[tomhow]

The comment is a generic vent about the project’s codebase and development approach, not an effort to engage in curious conversation about this vulnerability. Also, I consider it to be in breach of the guidelines about fulmination, swipes/sneers, and curmudgeonliness.

[globular-toast]

The comment doesn't even seem to contain opinion. It's simply objectively true. Let's be honest, you just didn't like the way it was directly calling out the author for writing shitty software. Responsibility is a thing and the author is displaying none of it.

[tomhow]

I don’t know or care whether it’s “objectively true”. That style of commenting, i.e., “calling out the author” is not what HN is for, regardless of the truthfulness of the comment. You’ve been around long enough to know that. HN is for curious conversation between hackers, i.e., people who like to build things. Attacking people for building things in some kind of “wrong” way is not cool here. “Responsibility” is not mentioned in the guidelines but kindness is.

[jamesjansson]

Isn't the development approach part of the reason that this exploit occurred? The creator openly admitted that they weren't properly reviewing code when describing the project previously. With no engineers who have domain knowledge of the app (because the developers are AI) that leaves a wide gap for exploits to appear.

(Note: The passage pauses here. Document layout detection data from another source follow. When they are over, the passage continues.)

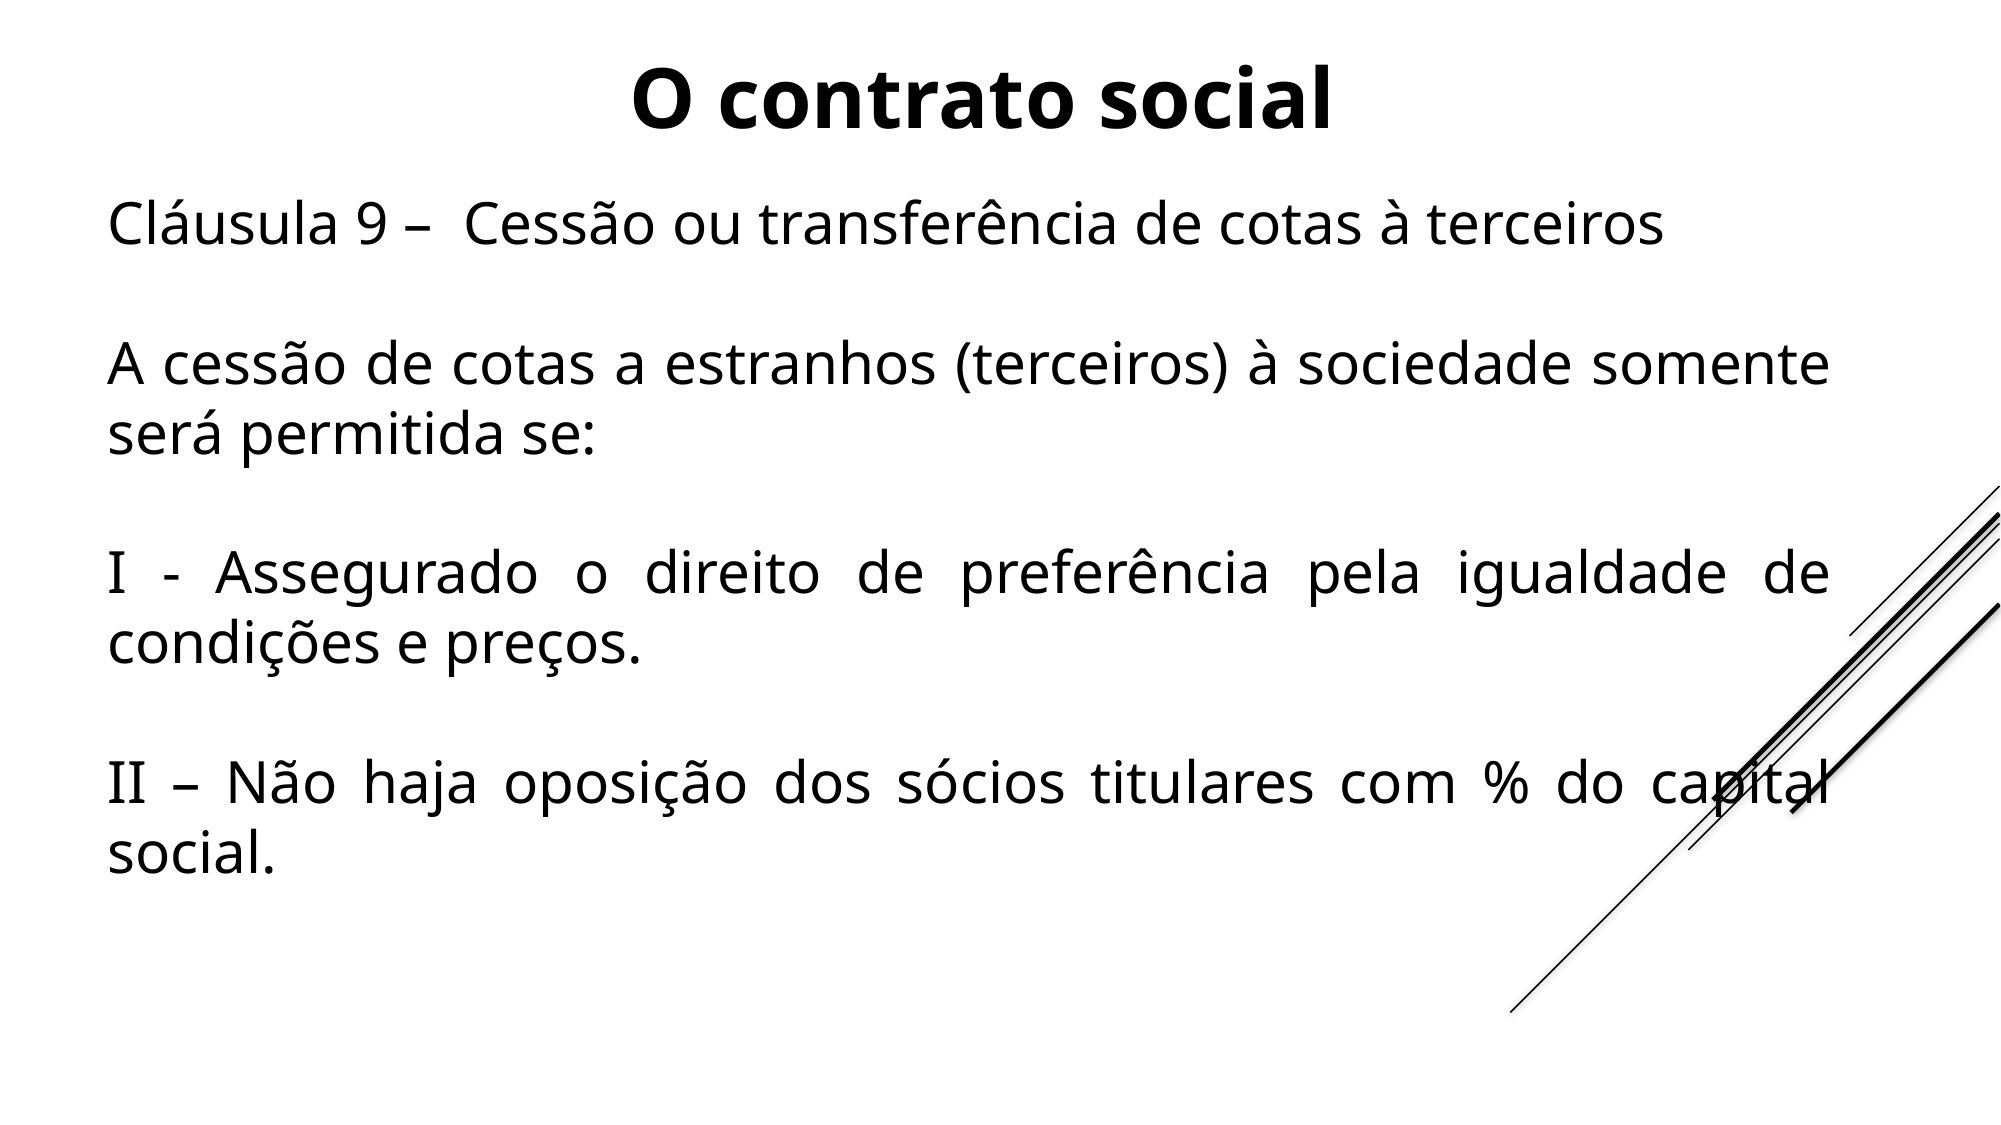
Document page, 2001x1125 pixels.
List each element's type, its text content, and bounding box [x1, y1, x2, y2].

text_box O contrato social [614, 37, 1325, 153]
text_box Cláusula 9 – Cessão ou transferência de cotas à terceiros A cessão de cotas a estranhos (terceiros) à sociedade somente será permitida se: I - Assegurado o direito de preferência pela igualdade de condições e preços. II – Não haja oposição dos sócios titulares com % do capital social. [93, 178, 1847, 893]
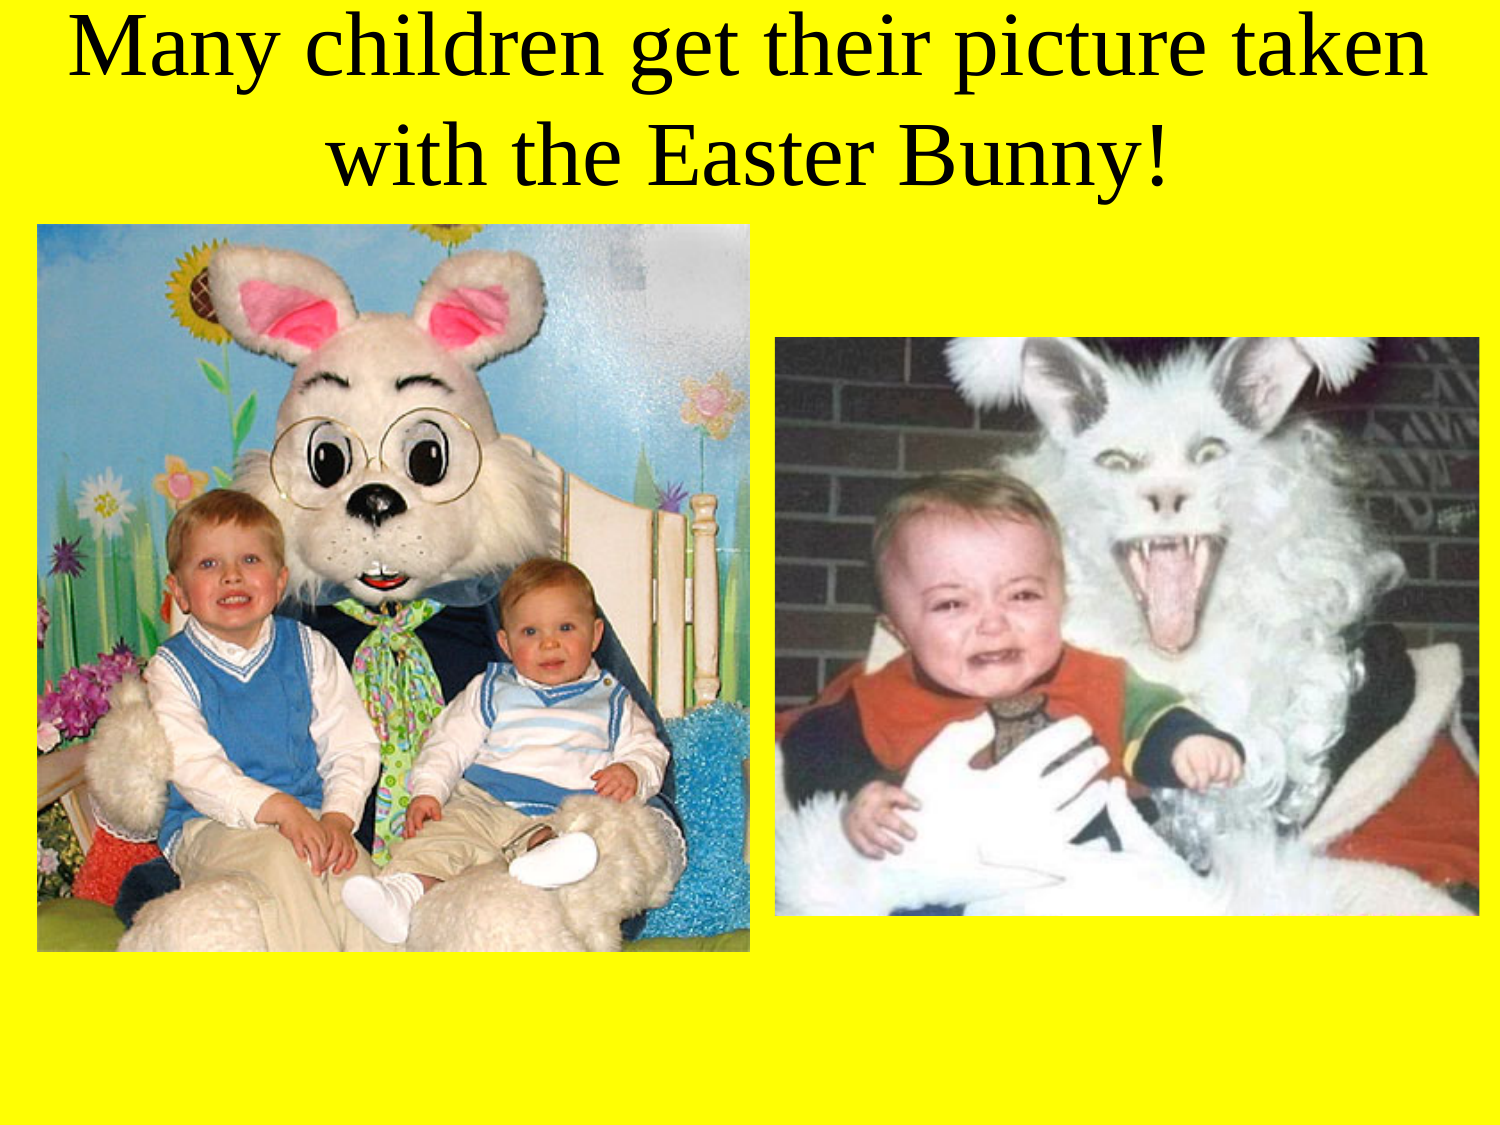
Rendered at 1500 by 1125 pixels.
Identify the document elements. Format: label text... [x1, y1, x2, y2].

I feel like just filtering this comment out is a mistake. I use AI, and I think there is a place for it, but if a colleague said "Here's a PR, I didn't even review it" I'd send it back and say "Well you better review it!"

How AI is used is 100% a topic for debate, ranging from "All AI is bad" to "there will be no coding, just vibes". You agree with this right? That there are a range of developers who believe different things all along this spectrum, and that for some developers un-reviewed code is the CAUSE of bad code.